There are currently 10 personality disorder categories in the DSM-IV model.  This will be reduced to six – antisocial, avoidant, borderline, narcissistic, obsessive-compulsive and schizotypal.  The categories that are being removed are dependent, histrionic, paranoid and schizoid personality disorders.

At first glance that might seem like a sensible idea but there has been a panic amongst the psychiatric community – as although the categories have been limited the revision could lead to more people being classed as mentally ill and therefore being prescribed drugs that they may not necessarily need.

The revision will result in a wider range of behaviors coming under scrutiny by psychiatrists such as grieving relatives and people with fetishes.

There is already an alarming degree of people using psychiatric drugs – 1 in 4 Americans last year were taking a psychiatric drug and 1 in 3 women will use psychiatric drugs at some point in their lifetime.

If a factor such as grief is brought into the criteria for depression this will no doubt result in people being prescribed anti-depressant drugs to cure an issue that to an extent drugs cannot sort and is just a natural process that a person needs to deal with.

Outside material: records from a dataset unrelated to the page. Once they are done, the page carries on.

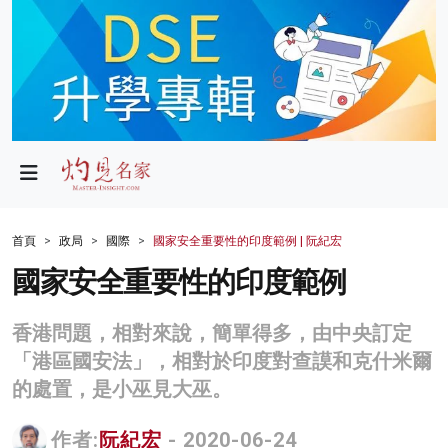
政局
教育
文化
財經
首頁
政局
國際
國家安全重要性的印度範例 | 阮紀宏
生活
國家安全重要性的印度範例
健康
香港問題，相對來說，簡單得多，由中央訂定
商業
「港區國安法」，相對於印度對查謨和克什米爾
的處置，是小巫見大巫。
科技
影片
作者:
阮紀宏
- 2020-06-24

However on the other hand the revision could help people who have gone undiagnosed but struggle with day to day life but the negatives appear to outweigh the positives in this argument.

Another strong argument against the changes is that sex offenders could possibly get out of long-term prison sentences on the basis that their illness will provide an excuse for their behavior.

It is hard to judge who exactly is going to benefit from the revision as there is no obvious scientific value in the changes and already  more than 11,000 health professionals have already signed a petition (at calling for the development of the fifth edition of the manual to be reconsidered.

This could lead people to wonder if money and pharmaceutical companies are the reasoning behind these changes rather than concern for people’s mental health.

It will be interesting to see if the petition continues to gain support and if the outlined changes will go ahead against large scale opposition from both professionals and the public.